= Clayton baronets of Marden Park (1732) =

Escutcheon of the Clayton-East baronets of Marden Park

The Clayton baronetcy, of Marden Park in the County of Surrey, was created in the Baronetage of Great Britain on 13 January 1732 for William Clayton, Member of Parliament for Bletchingley. He was the nephew of Sir Robert Clayton, Lord Mayor of London in 1679.

Clayton was succeeded by his son Sir Kenrick Clayton, 2nd Baronet, who also represented Bletchingley in the House of Commons; his son Robert, the third Baronet, was Member of Parliament for Bletchingley, Surrey and Ilchester. He was childless and was succeeded by his first cousin Sir William Clayton, 4th Baronet, who was the son of William Clayton, younger son of 1st Baronet. Clayton notably served as High Sheriff of Buckinghamshire. His second son East was created a baronet, of Hall Place, in his own right in 1838 (see Clayton-East baronets of Hall Place (1838)). Clayton was succeeded by his eldest son Sir William Clayton, 5th Baronet. He was a General in the Army and fought at the Battle of Waterloo. He also represented Great Marlow in Parliament.
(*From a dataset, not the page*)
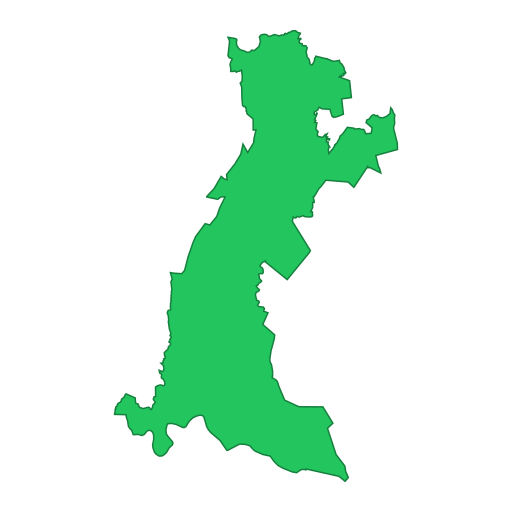 Cocula, Guerrero, Mexico (Robinson projection)
{"feature_id": "50627088B31942029589440", "entity_name": "Cocula", "entity_type": "district", "adm_level": 2, "iso_a3": "MEX", "parent_name": "Mexico", "parent_adm1": "Guerrero", "projection": "robinson", "projection_center": [-99.718, 18.138], "detail": "fine", "context": "isolated", "style": "filled", "palette": "green", "viewbox_px": 512, "rotation_deg": 0, "n_neighbors": 0, "source": "geoboundaries", "source_scale": "gbopen_adm2", "svg_char_len": 6018}
<svg xmlns="http://www.w3.org/2000/svg" viewBox="0 0 512 512"><path d="M343.9,67.4L341.9,64.1L340.0,62.7L339.4,60.4L334.2,61.3L332.3,61.0L326.4,58.5L326.2,58.8L315.9,56.2L315.7,57.2L315.0,57.7L314.5,58.9L314.5,60.8L312.9,63.7L312.2,64.8L311.5,64.9L310.1,63.9L309.6,63.2L309.9,62.3L309.4,61.3L309.4,59.8L306.8,56.5L307.0,55.4L306.1,52.2L307.2,47.8L305.8,45.7L302.9,45.7L302.3,45.1L302.1,43.7L299.6,43.1L299.1,42.1L299.4,40.4L301.0,38.9L300.3,38.3L298.2,39.0L297.9,38.8L299.2,34.9L300.1,34.2L300.4,33.2L297.7,32.5L295.6,30.7L292.1,30.9L290.2,32.2L288.7,32.4L288.4,33.1L287.7,33.1L287.1,33.9L285.5,33.4L284.7,33.6L284.6,34.8L281.1,35.1L279.3,35.9L274.2,34.5L271.3,35.9L268.5,36.4L266.7,34.6L264.2,34.3L261.2,34.8L259.4,36.8L260.4,41.3L258.9,46.6L254.6,50.3L253.7,50.6L251.8,50.0L250.0,51.9L247.5,52.4L243.9,50.8L240.7,49.9L238.9,48.7L236.6,45.1L236.4,41.3L236.9,40.2L236.6,39.2L235.1,38.5L228.0,37.3L229.4,40.6L229.5,41.9L228.0,55.6L229.1,57.6L232.0,58.7L232.1,59.2L230.4,63.0L230.0,64.7L230.8,68.8L230.7,71.4L233.1,71.5L234.6,70.9L236.4,72.2L237.0,71.7L239.7,71.1L241.5,70.1L242.2,75.9L242.1,80.2L242.0,81.3L240.2,83.1L241.7,87.0L242.0,99.6L242.6,105.4L243.9,106.7L245.2,106.7L245.8,107.4L245.9,108.5L246.4,109.3L246.1,111.0L246.8,111.7L247.0,113.8L253.1,118.9L253.2,130.1L256.0,129.8L254.0,138.5L253.7,142.6L247.7,152.5L243.0,144.1L240.8,154.1L235.0,163.8L226.6,174.5L227.1,179.7L224.3,179.0L221.2,176.4L214.1,188.6L206.9,196.3L206.8,197.0L217.7,199.3L221.1,196.8L225.1,197.0L219.6,208.1L216.8,216.4L209.9,224.9L205.1,223.7L195.7,236.5L193.0,242.6L188.0,257.2L184.6,270.4L181.7,273.7L174.0,273.2L170.4,272.6L172.2,279.0L170.9,282.0L171.9,289.1L171.4,291.6L171.4,294.6L171.0,295.6L171.4,297.2L170.9,297.8L171.2,299.3L170.8,300.2L171.3,300.8L170.6,302.7L170.5,304.7L170.4,307.7L170.8,309.0L170.3,309.9L168.1,310.5L167.3,312.6L167.6,314.2L168.2,315.2L168.7,320.5L168.3,321.3L169.4,329.1L170.9,333.5L170.0,335.7L170.8,336.1L171.1,336.9L170.8,338.3L169.9,339.1L170.2,340.1L168.9,341.9L170.5,343.1L170.6,344.1L169.8,345.8L168.5,346.5L168.0,349.0L164.3,352.6L164.6,356.0L165.3,356.6L165.1,358.2L163.6,358.9L164.1,359.8L163.1,360.8L163.0,362.9L160.9,363.2L163.5,365.7L163.9,368.4L163.5,370.7L162.1,371.6L159.2,370.3L159.7,373.0L161.0,373.7L161.6,374.7L161.3,377.3L161.6,378.2L163.3,379.2L164.9,382.4L164.9,384.1L164.2,385.5L163.4,385.7L160.4,384.9L157.6,385.7L155.5,387.0L155.6,396.5L154.1,396.8L153.4,398.8L153.4,399.7L155.2,401.9L154.5,403.7L153.6,404.0L153.0,404.9L152.4,407.4L151.3,409.6L150.5,409.5L149.5,407.7L148.4,407.2L143.2,408.6L139.4,407.3L138.1,404.0L135.9,403.3L135.6,402.7L135.2,397.9L126.1,393.9L125.5,394.2L124.3,396.9L121.5,399.3L121.3,400.7L120.4,402.2L118.9,402.8L117.3,404.4L117.0,406.2L115.7,407.1L115.9,408.6L115.1,409.2L115.3,410.1L114.5,414.4L126.2,414.7L126.3,416.8L127.7,421.3L128.4,426.3L130.3,429.2L131.5,429.9L133.3,434.7L138.1,434.4L141.9,435.5L144.2,434.5L146.9,431.2L148.9,430.3L150.7,430.6L152.7,432.3L153.6,435.1L153.7,439.3L152.6,444.9L153.0,448.0L154.5,452.2L156.0,454.1L159.2,456.1L162.2,455.9L164.5,454.4L166.4,452.6L169.3,447.7L172.3,445.0L172.9,443.6L172.7,442.0L167.5,435.8L166.3,433.7L165.9,429.9L166.9,425.3L167.7,423.8L171.4,423.4L176.2,424.4L182.8,427.5L184.4,427.5L185.9,426.6L189.3,421.1L192.9,417.8L196.1,416.2L199.7,415.2L201.9,415.4L203.2,416.1L203.9,417.0L206.6,426.3L208.2,429.4L210.6,432.4L220.1,440.5L226.7,450.2L227.7,450.3L239.0,444.4L240.7,444.1L245.9,444.5L249.8,445.8L253.6,449.9L255.1,451.1L262.9,454.5L270.2,456.1L274.0,461.4L278.2,465.6L283.4,468.4L292.2,471.9L296.6,472.7L301.2,469.6L304.2,469.4L306.0,469.9L306.2,469.0L338.9,476.3L345.1,481.3L348.3,477.5L345.7,471.5L344.8,466.0L336.1,454.6L327.5,428.3L332.9,423.2L322.9,406.9L298.8,406.7L284.7,400.2L279.0,386.7L277.4,381.7L276.3,380.2L272.1,377.6L272.6,376.2L272.6,371.0L271.5,364.8L270.0,361.5L269.8,359.2L271.0,350.9L274.2,339.2L274.7,334.9L262.8,324.5L268.0,312.8L263.7,311.2L264.4,308.5L263.3,307.1L259.4,306.7L257.8,305.7L257.6,305.0L259.2,302.5L259.2,301.6L258.4,300.8L256.7,300.3L255.5,295.4L255.6,293.6L256.5,292.2L258.6,291.2L259.5,289.9L257.0,287.4L256.4,286.4L256.4,285.6L257.8,285.2L258.6,283.5L261.2,281.8L261.6,281.0L259.1,278.1L259.3,276.6L258.6,274.2L259.9,273.6L262.4,273.7L263.2,272.7L263.1,269.5L262.0,267.6L260.4,266.7L260.0,265.3L262.7,262.2L264.6,261.5L265.8,260.3L265.0,261.6L287.2,279.6L309.3,252.6L310.4,250.6L292.3,221.3L293.2,217.1L295.4,218.0L296.0,217.8L297.1,216.4L299.2,217.1L303.0,215.7L305.0,216.7L309.8,217.0L311.7,216.7L312.6,215.9L312.4,211.9L310.7,211.7L312.7,207.4L312.7,202.4L314.2,202.4L314.3,201.8L313.2,196.9L314.3,196.5L319.0,188.5L320.9,186.7L325.8,180.2L348.0,182.0L353.9,187.3L367.7,166.5L368.1,167.8L369.7,167.5L380.8,173.0L379.5,168.2L378.5,166.7L375.8,155.5L397.5,149.5L397.3,143.2L393.6,128.4L393.8,126.4L394.7,123.4L394.4,118.4L394.8,114.9L393.2,112.5L392.3,109.7L390.7,107.8L390.0,113.5L386.7,116.3L382.7,117.9L379.3,117.4L377.3,115.4L375.7,115.9L374.5,114.9L373.7,114.8L371.9,115.4L369.0,119.1L366.8,120.0L366.1,122.6L372.1,127.8L371.2,133.3L365.6,133.7L364.5,130.4L363.5,129.4L361.2,129.4L359.4,128.6L354.6,129.1L354.0,128.2L347.4,127.3L342.5,134.1L340.0,136.2L339.7,137.8L336.8,143.2L336.0,143.6L335.4,144.8L334.8,144.8L334.5,146.2L332.2,149.8L331.9,149.7L328.9,153.6L328.3,150.2L329.0,146.5L329.5,146.7L328.0,144.1L328.3,142.1L326.3,141.8L326.4,140.2L326.6,139.4L329.4,140.0L329.7,138.9L326.3,138.0L327.4,136.9L325.9,136.4L327.1,133.8L326.0,134.4L325.1,134.4L324.8,135.9L323.8,136.0L323.2,137.0L322.1,137.3L318.8,136.6L317.5,135.8L317.3,134.4L318.1,131.5L316.4,129.9L315.9,128.7L316.9,122.8L314.6,122.3L315.8,120.3L314.6,119.7L317.2,113.6L316.8,113.0L315.7,114.9L314.2,114.4L314.3,112.1L317.7,110.0L319.1,107.2L321.9,108.8L329.9,109.3L332.0,116.1L333.5,117.4L334.1,116.9L335.3,117.2L338.5,116.2L343.4,114.2L341.7,98.9L351.4,97.6L349.6,80.7L339.2,77.0L339.7,76.3L340.8,76.9L341.3,76.5L341.4,75.3L342.1,75.9L343.7,75.5L344.1,74.6L343.3,73.5L344.8,73.1L345.4,73.5L345.8,72.8L344.3,70.0L343.9,67.4Z" fill="#22c55e" stroke="#15803d" stroke-width="1.5"/></svg>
On his death the title passed to his grandson, the 6th Baronet, son of Captain William Capel Clayton. He was High Sheriff of Buckinghamshire and Norfolk. He was childless and on his death in 1914 the title passed to his second cousin Sir Gilbert Clayton-East, 3rd Baronet, Hall Place (see below for earlier history of this title), who became the seventh Baronet of Marden Park as well. In 1870 he had assumed the surname of Clayton-East in lieu of Gilbert-East. His grandson, the 9th/5th Baronet, assumed in 1932 by deed poll the surname of Clayton-East-Clayton in lieu of Clayton-East. However, on his early death the same year, the line of the second son of the fourth Baronet failed and the baronetcy of Hall Place became extinct. The late Baronet was succeeded in the baronetcy of Marden Park by his second cousin twice removed, the tenth Baronet. He was the son of Sir FitzRoy Augustus Talbot Clayton, son of Reverend Augustus Philip Clayton, fifth and youngest son of the 4th Baronet. As of 2021, the title is held by the 10th Baronet's great-grandson, the 13th Baronet, who succeeded his father in that year.

==Clayton, Clayton-East, Clayton-East-Clayton baronets, of Marden Park (1732)==
- Sir William Clayton, 1st Baronet (died 1744)
- Sir Kenrick Clayton, 2nd Baronet (c. 1713 – 1769)
- Sir Robert Clayton, 3rd Baronet (c. 1740 – 1799)
- Sir William Clayton, 4th Baronet (1762–1834)
- General Sir William Robert Clayton, 5th Baronet (1786–1866)
- Sir William Robert Clayton, 6th Baronet (1842–1914)
- Sir Gilbert Augustus Clayton-East, 7th Baronet (1846–1925)
- Sir George Frederick Lancelot Clayton-East, 8th Baronet (1872–1926)
- Sir Robert Alan Clayton-East-Clayton, 9th Baronet (1908–1932)
- Sir Harold Dudley Clayton, 10th Baronet Clayton (1877–1951)
- Sir Arthur Harold Clayton, 11th Baronet Clayton (1903–1985)
- Sir David Robert Clayton, 12th Baronet Clayton (1936–2021)
- Sir Robert Philip Clayton, 13th Baronet Clayton (born 1975)

The heir apparent is the current holder's son, William Robert Clayton (born 2008).